Yes, I missed getting a post online yesterday. Lots of reasons, no excuses.
I got dropped off downtown early in the day and spent several hours in the Circuit Court documents room, going through some case files.
When I was done, I headed for the bus and just forgot to finish the job.
One of the cases I checked on was the Hawaii State Teachers Association’s lawsuit against the State Ethics Commission over the commission’s guidelines prohibiting teachers from accepting free travel when serving as chaperones during educational trips for students.
Last week, Judge Rhonda Nishimura voided a commission advisory opinion and related memorandum issued in August 2015 spelling out its interpretation of the ethics code as applied to these educational trips.
Despite some key arguments made on behalf of the HSTA by attorney (and Congressional candidate) Colleen Hanabusa, the ethics commission declined to give any ground or to soften their position. I’ll get back to additional details of the arguments in a later post.
So after hearing oral arguments, Nishimura ruled the commission’s travel guidelines affect a broad section of the public and are not limited to a specific case or situation, are forward looking, and therefore must be adopted as agency rules, with opportunities for public input guaranteed by state law.
One key point was buried in the arguments. Hanabusa pointed out that the same issues underlying the disagreement over teacher travel and education trips are also involved in applying the gift provisions of the ethics code to legislators and other public officials.
One part of the what is at issue is the ethics commission’s interpretation of this part of the law, which provides:
Gifts. No legislator or employee shall solicit, accept, or receive, directly or indirectly, any gift, whether in the form of money, service, loan, travel, entertainment, hospitality, thing, or promise, or in any other form, under circumstances in which it can reasonably be inferred that the gift is intended to influence the legislator or employee in the performance of the legislator’s or employee’s official duties or is intended as a reward for any official action on the legislator’s or employee’s part.
HSTA repeatedly questioned how the ethics commission decides what is a “reasonable inference.”
It’s the same provision at issue, whether applied to teachers or to lobbyists and legislators.
This is dangerous territory, because prior ethics opinions about gifts to legislators have been grumbled about at the State Capitol but not directly challenged.

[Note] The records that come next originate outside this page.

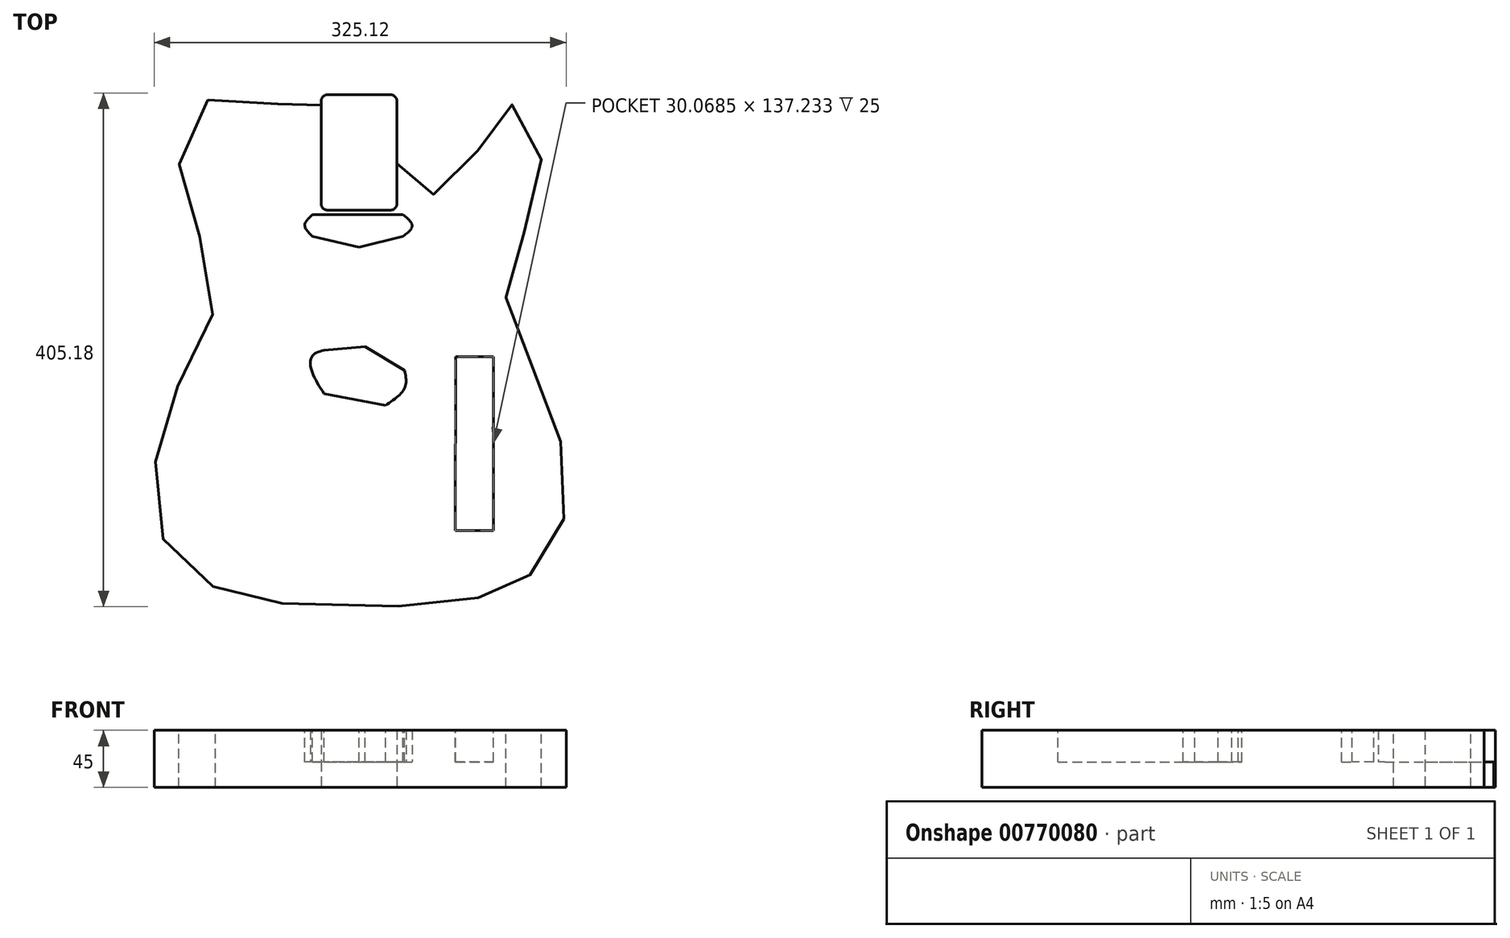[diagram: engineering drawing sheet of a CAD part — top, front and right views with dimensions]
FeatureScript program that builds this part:
annotation { "Feature Type Name" : "Feature", "Feature Type Description" : "" }
export const myFeature = defineFeature(function(context is Context, id is Id, definition is map)
    precondition{}
    {
        {
            var Q0;
            Q0=qCreatedBy(makeId("Top.planeOp"),FACE);
            var sketch = newSketch(context, id + "F0", { "sketchPlane" : qUnion([Q0])});
            skLineSegment(sketch, "E0.bottom", {"start": v(170, 207.5) * mm, "end": v(-170, 207.5) * mm});
            skLineSegment(sketch, "E0.top", {"start": v(170, -207.5) * mm, "end": v(-170, -207.5) * mm});
            skLineSegment(sketch, "E0.left", {"start": v(170, 207.5) * mm, "end": v(170, -207.5) * mm});
            skLineSegment(sketch, "E0.right", {"start": v(-170, 207.5) * mm, "end": v(-170, -207.5) * mm});
            skPoint(sketch, "E0.middle", {"position": v(0, 0) * mm});
            skLineSegment(sketch, "E1", {"start": v(-29.87, 193.13) * mm, "end": v(-29.87, 115.48) * mm});
            skLineSegment(sketch, "E2", {"start": v(-24.87, 110.48) * mm, "end": v(24.87, 110.48) * mm});
            skLineSegment(sketch, "E3", {"start": v(29.87, 115.48) * mm, "end": v(29.87, 147.1) * mm});
            skFitSpline(sketch, "E4", {"points": [v(29.87, 147.1) * mm, v(32.83, 137.03) * mm, v(40.54, 127.4) * mm, v(48.46, 123.11) * mm, v(60.88, 123.11) * mm, v(72.66, 126.75) * mm, v(84.65, 138.96) * mm, v(94.07, 158.01) * mm, v(99.85, 174.71) * mm, v(106.7, 187.78) * mm, v(117.41, 193.56) * mm, v(126.83, 191.42) * mm, v(137.54, 179.21) * mm, v(143.1, 164.44) * mm, v(143.1, 135.96) * mm, v(139.68, 119.26) * mm, v(132.4, 97.63) * mm, v(124.26, 79) * mm, v(119.13, 64.01) * mm, v(116.13, 46.45) * mm, v(118.27, 27.6) * mm, v(127.05, 6.2) * mm, v(137.75, -15.43) * mm, v(147.4, -36.63) * mm, v(154.88, -58.25) * mm, v(161.52, -82.88) * mm, v(163.45, -106.43) * mm, v(162.6, -128.49) * mm, v(156.81, -149.26) * mm, v(148.46, -163.18) * mm, v(137.54, -175.17) * mm, v(129.4, -181.6) * mm, v(117.63, -188.02) * mm, v(105.85, -192.3) * mm, v(92.15, -195.72) * mm, v(74.59, -198.94) * mm, v(55.53, -200.86) * mm, v(0, -202.36) * mm, v(-51.53, -200.22) * mm, v(-76.37, -198.5) * mm, v(-95, -194.87) * mm, v(-112.56, -187.8) * mm, v(-127.55, -179.66) * mm, v(-143.82, -166.17) * mm, v(-153.89, -150.11) * mm, v(-160.1, -134.7) * mm, v(-161.38, -101.08) * mm, v(-160.1, -84.38) * mm, v(-154.53, -60.4) * mm, v(-146.18, -35.99) * mm, v(-136.97, -15.86) * mm, v(-123.9, 8.55) * mm, v(-115.13, 29.97) * mm, v(-114.27, 59.3) * mm, v(-121.12, 79.43) * mm, v(-130.76, 101.06) * mm, v(-138.04, 124.82) * mm, v(-141.25, 141.74) * mm, v(-141.25, 166.15) * mm, v(-133.76, 184.56) * mm, v(-118.77, 197.63) * mm, v(-99.5, 202.76) * mm, v(-77.87, 199.55) * mm, v(-60.95, 192.7) * mm, v(-45.75, 185) * mm, v(-40.83, 183.5) * mm, v(-34.19, 186.7) * mm, v(-29.87, 193.13) * mm], "startDerivative": vector(179, -913.5) * mm, "endDerivative": vector(365.97, 729.24) * mm});
            skLineSegment(sketch, "E5", {"start": v(-29.87, 193.13) * mm, "end": v(-29.87, 196.51) * mm});
            skLineSegment(sketch, "E6", {"start": v(29.87, 147.1) * mm, "end": v(29.87, 196.51) * mm});
            skLineSegment(sketch, "E7", {"start": v(-24.87, 201.51) * mm, "end": v(24.87, 201.51) * mm});
            skPoint(sketch, "E8.visualSharp", {"position": v(-29.87, 201.51) * mm});
            skArc(sketch, "E8.filletArc", {"start": v(-24.87, 201.51) * mm, "mid": v(-28.4, 200.05) * mm, "end": v(-29.87, 196.51) * mm});
            skPoint(sketch, "E9.visualSharp", {"position": v(29.87, 201.51) * mm});
            skArc(sketch, "E9.filletArc", {"start": v(29.87, 196.51) * mm, "mid": v(28.4, 200.05) * mm, "end": v(24.87, 201.51) * mm});
            skPoint(sketch, "E10.visualSharp", {"position": v(-29.87, 110.48) * mm});
            skArc(sketch, "E10.filletArc", {"start": v(-29.87, 115.48) * mm, "mid": v(-28.4, 111.94) * mm, "end": v(-24.87, 110.48) * mm});
            skPoint(sketch, "E11.visualSharp", {"position": v(29.87, 110.48) * mm});
            skArc(sketch, "E11.filletArc", {"start": v(24.87, 110.48) * mm, "mid": v(28.4, 111.94) * mm, "end": v(29.87, 115.48) * mm});
            skLineSegment(sketch, "E12", {"start": v(0, 0) * mm, "end": v(0, 0) * mm});
            skLineSegment(sketch, "E13", {"start": v(49.42, 0) * mm, "end": v(50, 0) * mm, "construction": true});
            skPoint(sketch, "E14.trimOffspring.end.orphan", {"position": v(0, 201.51) * mm});
            skPoint(sketch, "E15.start.orphan", {"position": v(0, -202.26) * mm});
            skLineSegment(sketch, "E16", {"start": v(163.22, -99.32) * mm, "end": v(181.56, -99.32) * mm, "construction": true});
            skLineSegment(sketch, "E17", {"start": v(-161.35, -100.15) * mm, "end": v(-180.86, -100.15) * mm, "construction": true});
            skPoint(sketch, "E18.orphan", {"position": v(48.46, -201.22) * mm});
            skPoint(sketch, "E19.orphan", {"position": v(-50, -200.3) * mm});
            skPoint(sketch, "E20.orphan", {"position": v(-50, -100.15) * mm});
            skPoint(sketch, "E21.start.orphan", {"position": v(-50, 0) * mm});
            skSolve(sketch);
        }
        {
            var Q0;
            Q0=makeQuery(id+"F0.imprint","IMPRINT",FACE,{"disambiguationData":[TD([[makeQuery(id+"F0.imprint","IMPRINT",EDGE,{"derivedFrom":sQuery(id+"F0.wireOp",EDGE,"E1")}),1.0]])]});
            extrude(context, id + "F1", {"entities" : qUnion([Q0]), "depth" : 20 * mm, "offsetDistance" : 25 * mm});
        }
        {
            var Q0;
            Q0=makeQuery(id+"F0.imprint","IMPRINT",FACE,{"disambiguationData":[TD([[makeQuery(id+"F0.imprint","IMPRINT",EDGE,{"derivedFrom":sQuery(id+"F0.wireOp",EDGE,"E1")}),-1.0]])]});
            extrude(context, id + "F2", {"entities" : qUnion([Q0]), "operationType" : NewBodyOperationType.ADD, "depth" : 45 * mm, "offsetDistance" : 25 * mm});
        }
        {
            var Q0;
            Q0=makeQuery(id+"F2.opExtrude","CAP_FACE",FACE,{"disambiguationData":[OSD([sQuery(id+"F0.wireOp",EDGE,"E1"),sQuery(id+"F0.wireOp",EDGE,"E2"),sQuery(id+"F0.wireOp",EDGE,"E3"),sQuery(id+"F0.wireOp",EDGE,"E4"),sQuery(id+"F0.wireOp",EDGE,"E10.filletArc"),sQuery(id+"F0.wireOp",EDGE,"E11.filletArc")])],"isStart":false});
            var sketch = newSketch(context, id + "F3", { "sketchPlane" : qUnion([Q0])});
            skLineSegment(sketch, "E22", {"start": v(-36.68, 106.89) * mm, "end": v(34.75, 106.89) * mm});
            skFitSpline(sketch, "E23", {"points": [v(34.75, 106.89) * mm, v(42, 98.18) * mm, v(34.75, 89.76) * mm], "startDerivative": vector(21.74, -17.44) * mm, "endDerivative": vector(-21.81, -16.82) * mm});
            skLineSegment(sketch, "E24", {"start": v(34.75, 89.76) * mm, "end": v(0, 81.34) * mm});
            skLineSegment(sketch, "E25", {"start": v(0, 81.34) * mm, "end": v(-36.68, 89.76) * mm});
            skFitSpline(sketch, "E26", {"points": [v(-36.68, 106.89) * mm, v(-42.78, 98.47) * mm, v(-36.68, 89.76) * mm], "startDerivative": vector(-18.33, -16.84) * mm, "endDerivative": vector(18.26, -17.42) * mm});
            skLineSegment(sketch, "E27", {"start": v(76.35, -5.23) * mm, "end": v(106.18, -5.23) * mm});
            skLineSegment(sketch, "E28", {"start": v(106.18, -5.23) * mm, "end": v(106.18, -141.47) * mm});
            skLineSegment(sketch, "E29", {"start": v(106.18, -141.47) * mm, "end": v(106.18, -142.46) * mm});
            skLineSegment(sketch, "E30", {"start": v(106.18, -142.46) * mm, "end": v(76.12, -142.46) * mm});
            skLineSegment(sketch, "E31", {"start": v(76.12, -142.46) * mm, "end": v(76.35, -5.23) * mm});
            skLineSegment(sketch, "E32", {"start": v(4.9, 2.69) * mm, "end": v(36.07, -16.1) * mm});
            skFitSpline(sketch, "E33", {"points": [v(36.07, -16.1) * mm, v(36.07, -29.8) * mm, v(20.9, -43.64) * mm], "startDerivative": vector(6.19, -31.64) * mm, "endDerivative": vector(-35.13, -23.7) * mm});
            skLineSegment(sketch, "E34", {"start": v(20.9, -43.64) * mm, "end": v(-27.57, -34.4) * mm});
            skFitSpline(sketch, "E35", {"points": [v(-27.57, -34.4) * mm, v(-37.95, -13.8) * mm, v(-36.3, -4.07) * mm, v(-27.57, 0) * mm], "startDerivative": vector(-31.31, 50.02) * mm, "endDerivative": vector(36.18, 10.02) * mm});
            skLineSegment(sketch, "E36", {"start": v(-27.57, 0) * mm, "end": v(4.9, 2.69) * mm});
            skSolve(sketch);
        }
        {
            var Q0;
            Q0=makeQuery(id+"F3.imprint","IMPRINT",FACE,{"disambiguationData":[TD([[makeQuery(id+"F3.imprint","IMPRINT",EDGE,{"derivedFrom":sQuery(id+"F3.wireOp",EDGE,"E32")}),-1.0]])]});
            var Q1;
            Q1=makeQuery(id+"F3.imprint","IMPRINT",FACE,{"disambiguationData":[TD([[makeQuery(id+"F3.imprint","IMPRINT",EDGE,{"derivedFrom":sQuery(id+"F3.wireOp",EDGE,"E22")}),-1.0]])]});
            var Q2;
            Q2=makeQuery(id+"F3.imprint","IMPRINT",FACE,{"disambiguationData":[TD([[makeQuery(id+"F3.imprint","IMPRINT",EDGE,{"derivedFrom":sQuery(id+"F3.wireOp",EDGE,"E27")}),-1.0]])]});
            extrude(context, id + "F4", {"entities" : qUnion([Q0, Q1, Q2]), "operationType" : NewBodyOperationType.REMOVE, "oppositeDirection" : true, "depth" : 25 * mm, "offsetDistance" : 25 * mm});
        }
    });
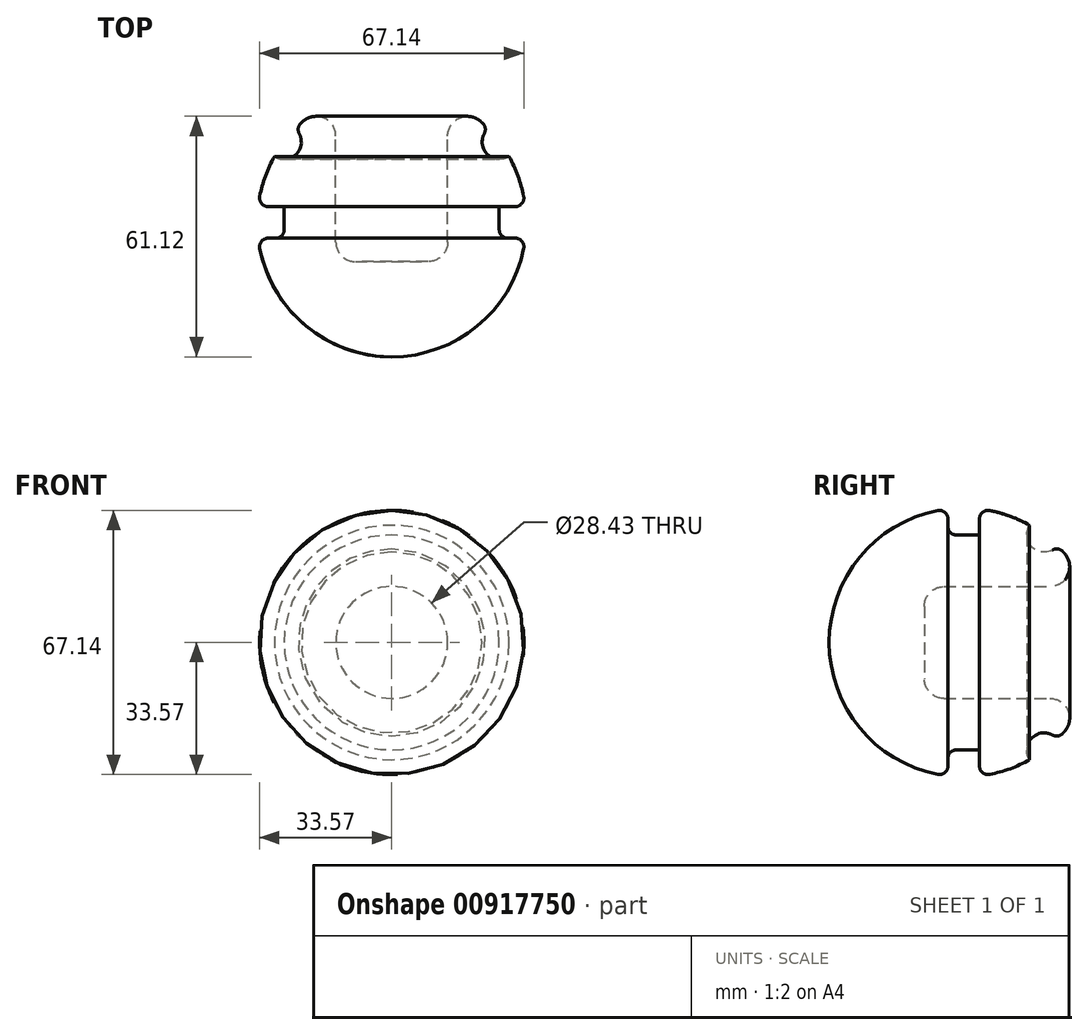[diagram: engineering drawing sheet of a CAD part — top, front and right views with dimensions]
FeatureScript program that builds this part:
annotation { "Feature Type Name" : "Feature", "Feature Type Description" : "" }
export const myFeature = defineFeature(function(context is Context, id is Id, definition is map)
    precondition{}
    {
        {
            var Q0;
            Q0=qCreatedBy(makeId("Top.planeOp"),FACE);
            var sketch = newSketch(context, id + "F0", { "sketchPlane" : qUnion([Q0])});
            skArc(sketch, "E0", {"start": v(-22.51, 25.7) * mm, "mid": v(-23.54, 24.77) * mm, "end": v(-24.52, 23.8) * mm});
            skLineSegment(sketch, "E1.bottom", {"start": v(0, -9.97) * mm, "end": v(-9.22, -9.97) * mm});
            skLineSegment(sketch, "E1.right", {"start": v(-14.22, -4.97) * mm, "end": v(-14.22, 21.95) * mm});
            skPoint(sketch, "E1.middle", {"position": v(0, 19.02) * mm});
            skPoint(sketch, "E1.top.end.orphan", {"position": v(-14.22, 48) * mm});
            skPoint(sketch, "E1.top.start.orphan", {"position": v(14.22, 48) * mm});
            skPoint(sketch, "E2.visualSharp", {"position": v(-14.22, -9.97) * mm});
            skArc(sketch, "E2.filletArc", {"start": v(-14.22, -4.97) * mm, "mid": v(-12.75, -8.5) * mm, "end": v(-9.22, -9.97) * mm});
            skPoint(sketch, "E3.visualSharp", {"position": v(14.22, -9.97) * mm});
            skPoint(sketch, "E4.visualSharp", {"position": v(14.22, 31.07) * mm});
            skPoint(sketch, "E5.visualSharp", {"position": v(-14.22, 31.07) * mm});
            skArc(sketch, "E5.filletArc", {"start": v(-14.22, 21.95) * mm, "mid": v(-17.15, 26.5) * mm, "end": v(-22.51, 25.7) * mm});
            skLineSegment(sketch, "E6", {"start": v(0, -9.97) * mm, "end": v(0, -34.17) * mm});
            skLineSegment(sketch, "E7.bottom", {"start": v(-27.3, -4) * mm, "end": v(-33.94, -4) * mm});
            skLineSegment(sketch, "E7.top", {"start": v(-27.3, 4) * mm, "end": v(-33.94, 4) * mm});
            skLineSegment(sketch, "E7.left", {"start": v(-27.3, -4) * mm, "end": v(-27.3, 4) * mm});
            skPoint(sketch, "E7.middle", {"position": v(-34.17, 0) * mm});
            skArc(sketch, "E8.trimOffspring", {"start": v(-33.94, -4) * mm, "mid": v(-22.7, -25.54) * mm, "end": v(0, -34.17) * mm});
            skPoint(sketch, "E7.right.end.orphan", {"position": v(-41.04, 4) * mm});
            skPoint(sketch, "E7.right.start.orphan", {"position": v(-41.04, -4) * mm});
            skPoint(sketch, "E3.filletArc.start.orphan", {"position": v(9.22, -9.97) * mm});
            skArc(sketch, "E9", {"start": v(-29.8, 16.74) * mm, "mid": v(-23.85, 17.8) * mm, "end": v(-24.52, 23.8) * mm});
            skArc(sketch, "E10.trimOffspring", {"start": v(-29.8, 16.74) * mm, "mid": v(-32.5, 10.58) * mm, "end": v(-33.94, 4) * mm});
            skSolve(sketch);
        }
        {
            var Q0;
            Q0 = qSketchRegion(id + "F0", true);
            var Q1;
            Q1=sQuery(id+"F0.wireOp",EDGE,"E6");
            revolve(context, id + "F1", {"surfaceOperationType" : NewSurfaceOperationType.NEW, "entities" : qUnion([Q0]), "axis" : qUnion([Q1]), "revolveType" : RevolveType.FULL});
        }
        {
            var Q0;
            Q0=makeQuery(id+"F1.opRevolve","SWEPT_EDGE",EDGE,{"disambiguationData":[OSD([sQuery(id+"F0.wireOp",EDGE,"E7.top"),sQuery(id+"F0.wireOp",EDGE,"E10.trimOffspring")])]});
            var Q1;
            Q1=makeQuery(id+"F1.opRevolve","SWEPT_EDGE",EDGE,{"disambiguationData":[OSD([sQuery(id+"F0.wireOp",EDGE,"E7.bottom"),sQuery(id+"F0.wireOp",EDGE,"E7.left")])]});
            var Q2;
            Q2=makeQuery(id+"F1.opRevolve","SWEPT_EDGE",EDGE,{"disambiguationData":[OSD([sQuery(id+"F0.wireOp",EDGE,"E0"),sQuery(id+"F0.wireOp",EDGE,"E9")])]});
            var Q3;
            Q3=makeQuery(id+"F1.opRevolve","SWEPT_EDGE",EDGE,{"disambiguationData":[OSD([sQuery(id+"F0.wireOp",EDGE,"E7.bottom"),sQuery(id+"F0.wireOp",EDGE,"E8.trimOffspring")])]});
            fillet(context, id + "F2", {"entities" : qUnion([Q0, Q1, Q2, Q3]), "radius" : 2.18 * mm, "tangentPropagation" : true, "allowEdgeOverflow" : false});
        }
    });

It’s a rare elected official who wants to publicly be seen on the wrong side of ethics.
This is clearly tricky territory, especially because the ethics commission is bound by the ethics laws, which are passed by the Legislature and can be amended by them as well.
If the commission holds to its prior position, and the teachers case is ultimately pushed to rulemaking, it will necessarily open the door to challenges to the way gifts to legislators have been treated by the commission. Lobbyists and legislators may be anxious to renew that debate. I’m not sure the public wants to risk loosening of existing restrictions.